→ TASK REQUIREMENTS: Please collect every line in the data below that contains the word "chart". Copy each of those lines in full.
*** THE DATA ***
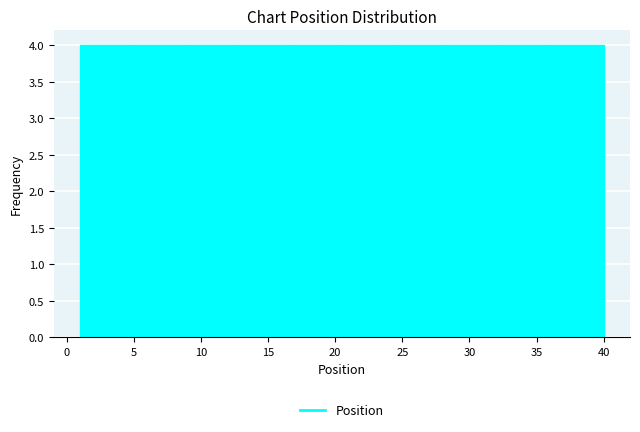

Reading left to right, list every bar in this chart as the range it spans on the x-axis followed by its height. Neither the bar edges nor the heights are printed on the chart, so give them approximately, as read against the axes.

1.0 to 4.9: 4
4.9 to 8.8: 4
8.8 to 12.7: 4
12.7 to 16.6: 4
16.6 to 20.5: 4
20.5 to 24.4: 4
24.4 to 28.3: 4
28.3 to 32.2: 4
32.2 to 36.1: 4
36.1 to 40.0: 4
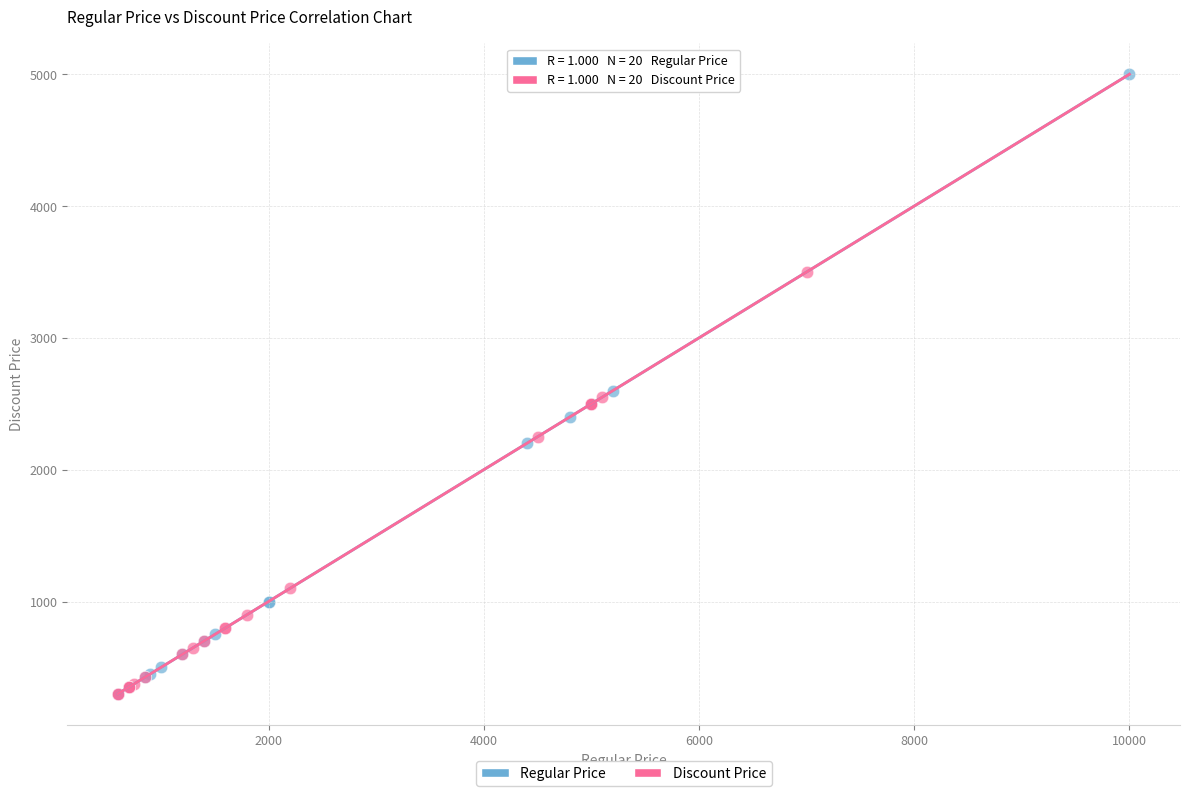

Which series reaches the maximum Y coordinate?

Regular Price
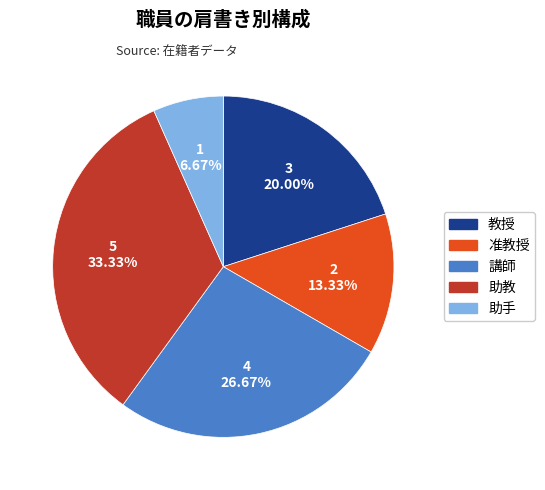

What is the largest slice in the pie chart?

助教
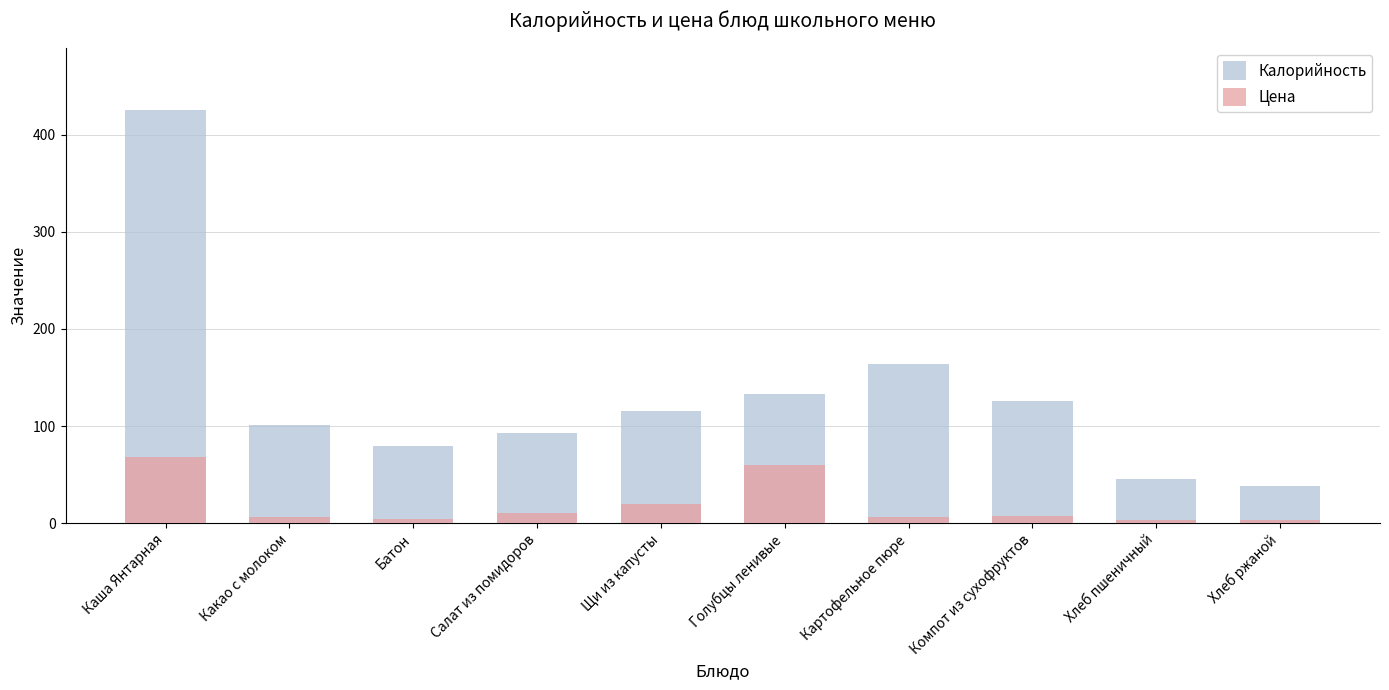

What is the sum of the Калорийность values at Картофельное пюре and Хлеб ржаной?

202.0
*** End of THE DATA ***
*** THE DATA ***
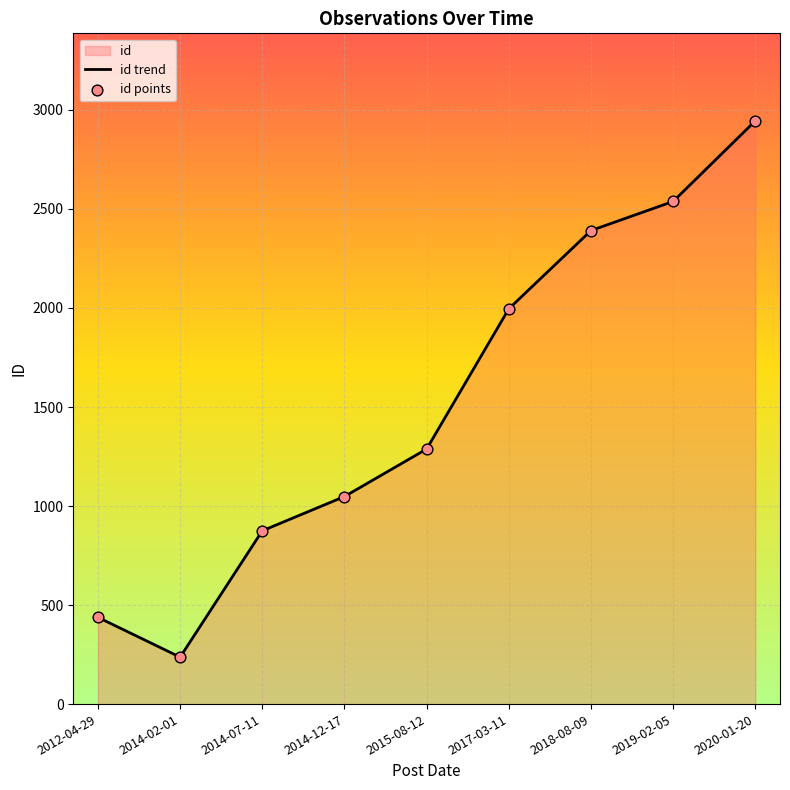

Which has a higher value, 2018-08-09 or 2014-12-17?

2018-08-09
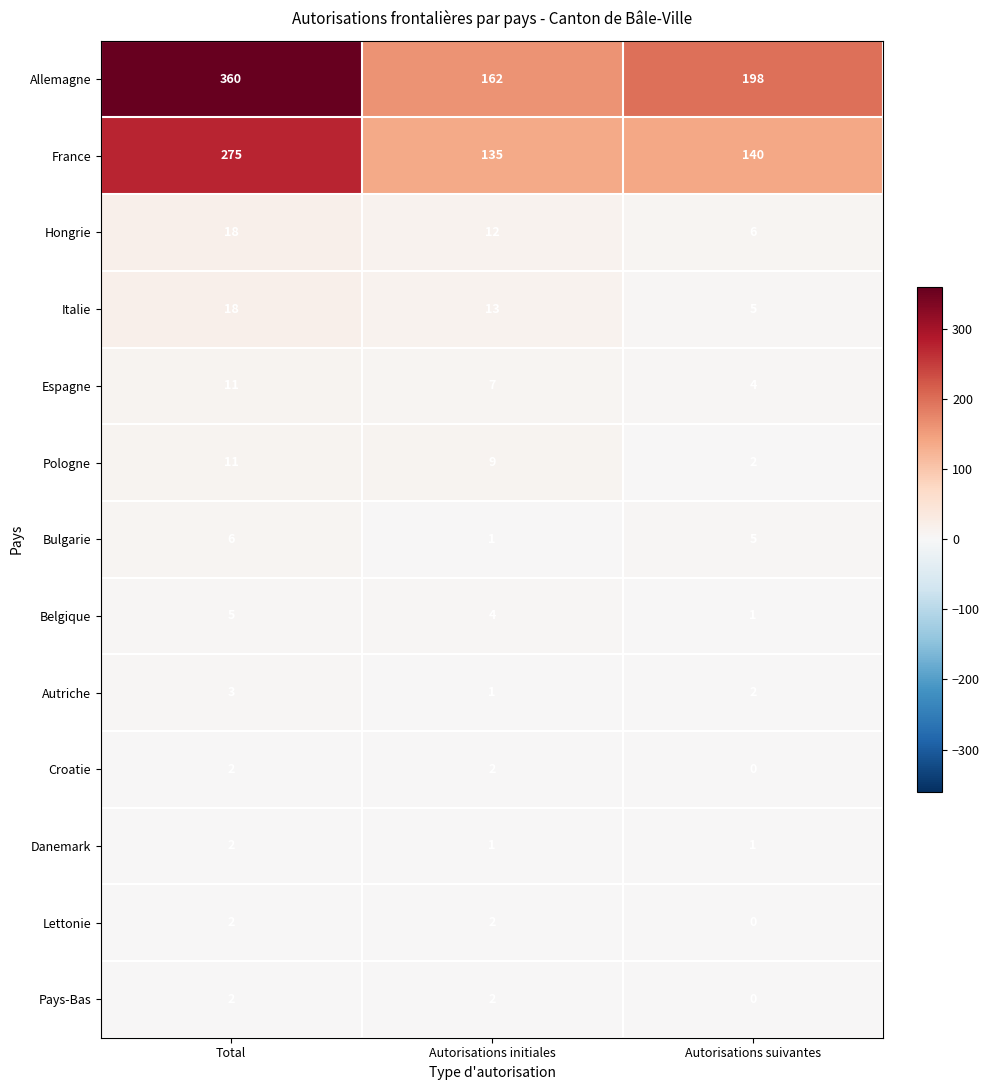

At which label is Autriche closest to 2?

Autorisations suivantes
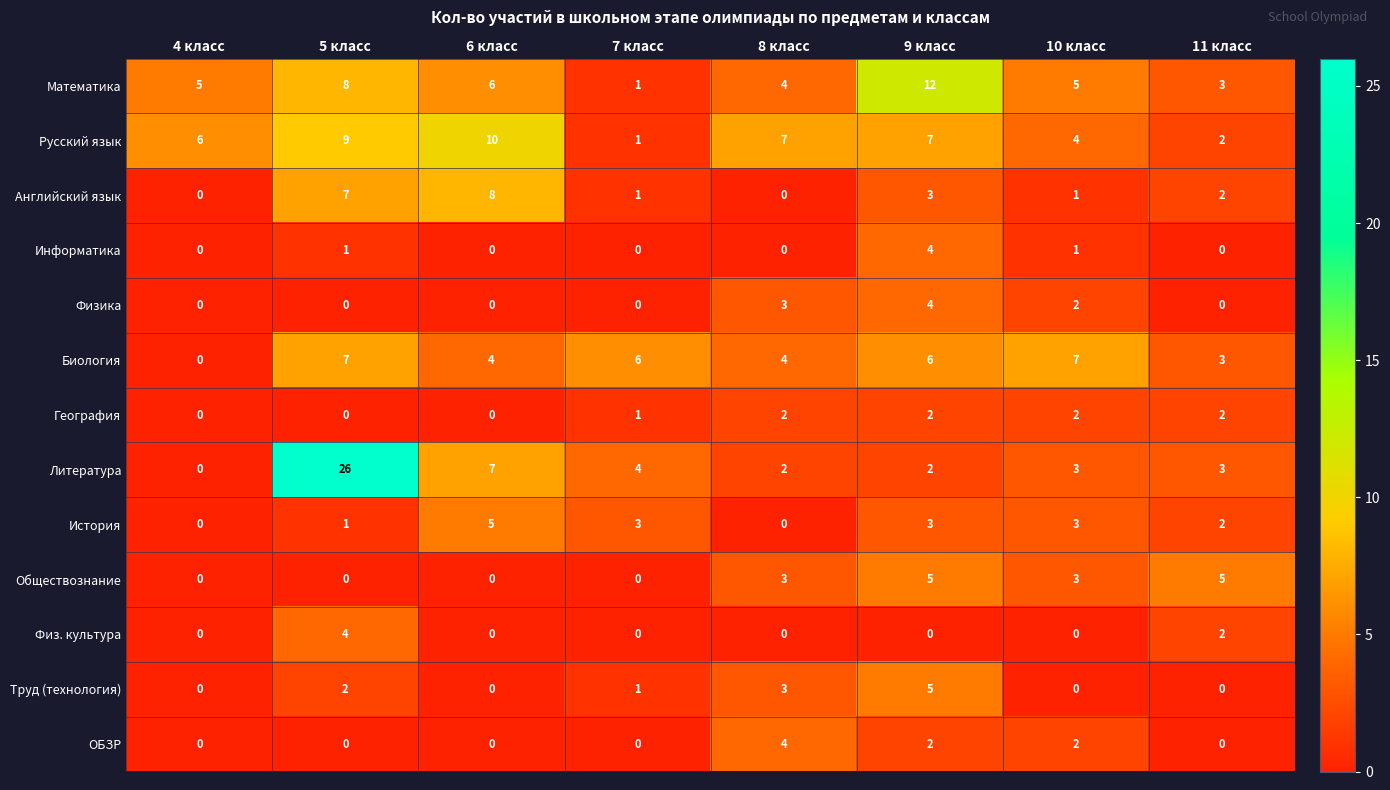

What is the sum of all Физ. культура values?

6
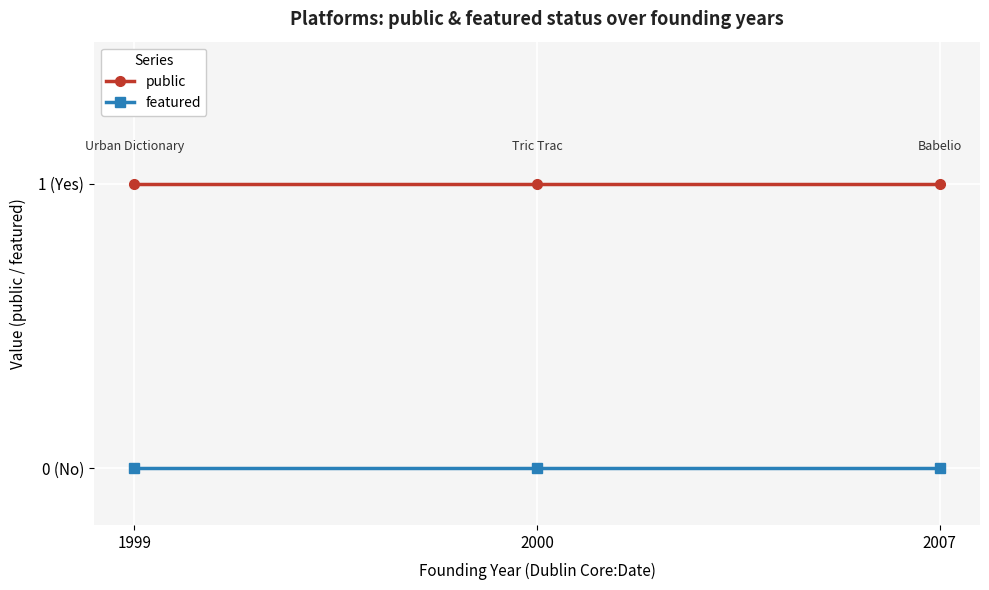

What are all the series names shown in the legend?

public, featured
*** End of THE DATA ***
→ ANSWER BOX:
Reading left to right, list every bar in this chart as the range it spans on the x-axis followed by its height. Neither the bar edges nor the heights are printed on the chart, so give them approximately, as read against the axes.
What is the largest slice in the pie chart?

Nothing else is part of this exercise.